Scout YYF I
| Time Limit: 1000MS | Memory Limit: 65536K | |
| Total Submissions: 5020 | Accepted: 1355 |
Description
YYF is a couragous scout. Now he is on a dangerous mission which is to penetrate into the enemy‘s base. After overcoming a series difficulties, YYF is now at the start of enemy‘s famous "mine road". This is a very long road, on which there are numbers of mines. At first, YYF is at step one. For each step after that, YYF will walk one step with a probability of p, or jump two step with a probality of 1-p. Here is the task, given the place of each mine, please calculate the probality that YYF can go through the "mine road" safely.
Input
The input contains many test cases ended with EOF.

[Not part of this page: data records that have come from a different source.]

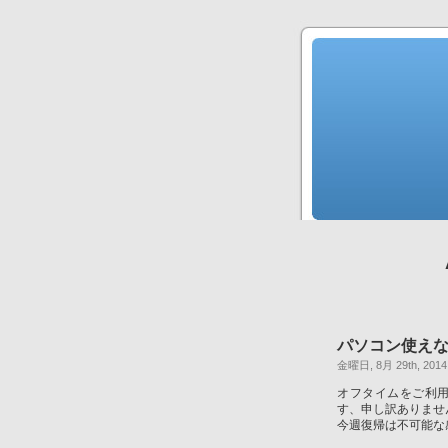
パソコン使え
金曜日, 8月 29th, 2014
オフタイムをご利
す、申し訳ありませ
今週復帰は不可能な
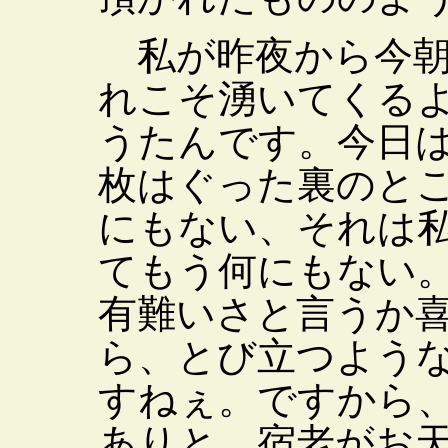
私が昨夜から今朝
れこそ湧いてくる
うたんです。今日
枚はぐった裏のと
にもない、それは
てもう何にもない
有難いさと言うか
ら、とび立つよう
すねぇ。ですから
ありと、宿老がお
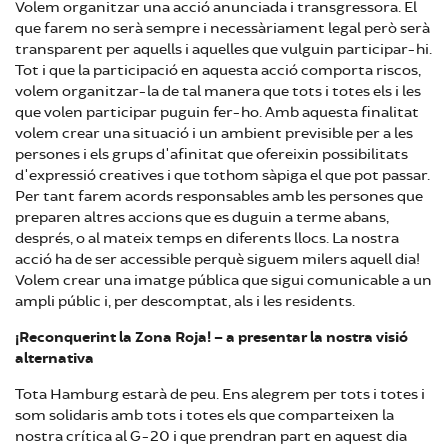
Volem organitzar una acció anunciada i transgressora. El
que farem no serà sempre i necessàriament legal però serà
transparent per aquells i aquelles que vulguin participar-hi.
Tot i que la participació en aquesta acció comporta riscos,
volem organitzar-la de tal manera que tots i totes els i les
que volen participar puguin fer-ho. Amb aquesta finalitat
volem crear una situació i un ambient previsible per a les
persones i els grups d'afinitat que ofereixin possibilitats
d'expressió creatives i que tothom sàpiga el que pot passar.
Per tant farem acords responsables amb les persones que
preparen altres accions que es duguin a terme abans,
després, o al mateix temps en diferents llocs. La nostra
acció ha de ser accessible perquè siguem milers aquell dia!
Volem crear una imatge pública que sigui comunicable a un
ampli públic i, per descomptat, als i les residents.
¡Reconquerint la Zona Roja! – a presentar la nostra visió
alternativa
Tota Hamburg estarà de peu. Ens alegrem per tots i totes i
som solidaris amb tots i totes els que comparteixen la
nostra crítica al G-20 i que prendran part en aquest dia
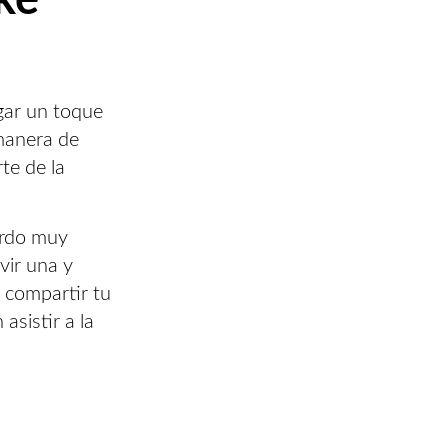
ke
gar un toque
manera de
te de la
erdo muy
vir una y
 compartir tu
asistir a la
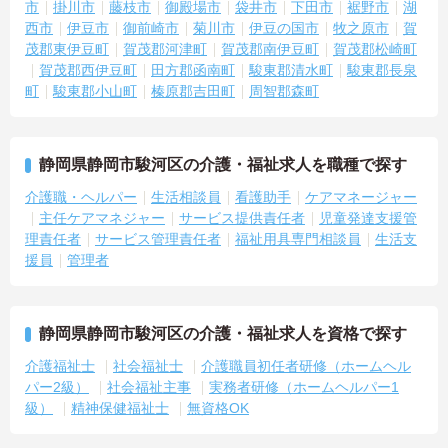
市
掛川市
藤枝市
御殿場市
袋井市
下田市
裾野市
湖
西市
伊豆市
御前崎市
菊川市
伊豆の国市
牧之原市
賀
茂郡東伊豆町
賀茂郡河津町
賀茂郡南伊豆町
賀茂郡松崎町
賀茂郡西伊豆町
田方郡函南町
駿東郡清水町
駿東郡長泉
町
駿東郡小山町
榛原郡吉田町
周智郡森町
静岡県静岡市駿河区の介護・福祉求人を職種で探す
介護職・ヘルパー
生活相談員
看護助手
ケアマネージャー
主任ケアマネジャー
サービス提供責任者
児童発達支援管
理責任者
サービス管理責任者
福祉用具専門相談員
生活支
援員
管理者
静岡県静岡市駿河区の介護・福祉求人を資格で探す
介護福祉士
社会福祉士
介護職員初任者研修（ホームヘル
パー2級）
社会福祉主事
実務者研修（ホームヘルパー1
級）
精神保健福祉士
無資格OK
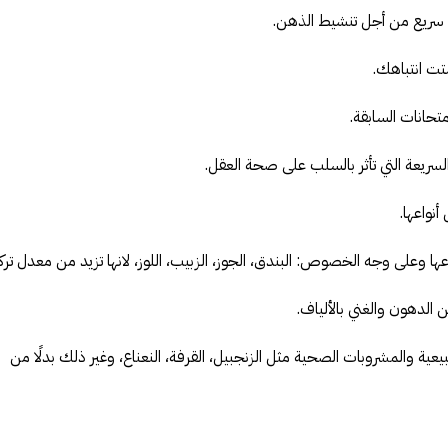
سريع من أجل تنشيط الذهن.
تت انتباهك.
تحانات السابقة.
السريعة التي تأثر بالسلب على صحة العقل.
نواعها.
ا وعلى وجه الخصوص: البندق، الجوز، الزبيب، اللوز، لانها تزيد من معدل ترك
 الدهون والغني بالألياف.
يعية والمشروبات الصحية مثل الزنجبيل، القرفة، النعناع، وغير ذلك بدلًا من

Each test case contains two lines.
The First line of each test case is N (1 ≤ N ≤ 10) and p (0.25 ≤ p ≤ 0.75) seperated by a single blank, standing for the number of mines and the probability to walk one step.
The Second line of each test case is N integer standing for the place of N mines. Each integer is in the range of [1, 100000000].
Output
For each test case, output the probabilty in a single line with the precision to 7 digits after the decimal point.
Sample Input
1 0.5 2 2 0.5 2 4
Sample Output
0.5000000 0.2500000
题意:在一条不满地雷的路上,你现在的起点在1处。在N个点处布有地雷,1<=N<=10。地雷点的坐标范围:[1,100000000].
每次前进p的概率前进一步,1-p的概率前进1-p步。问顺利通过这条路的概率。就是不要走到有地雷的地方。
设dp[i]表示到达i点的概率,则 初始值 dp[1]=1.
很容易想到转移方程: dp[i]=p*dp[i-1]+(1-p)*dp[i-2];
但是由于坐标的范围很大,直接这样求是不行的,而且当中的某些点还存在地雷。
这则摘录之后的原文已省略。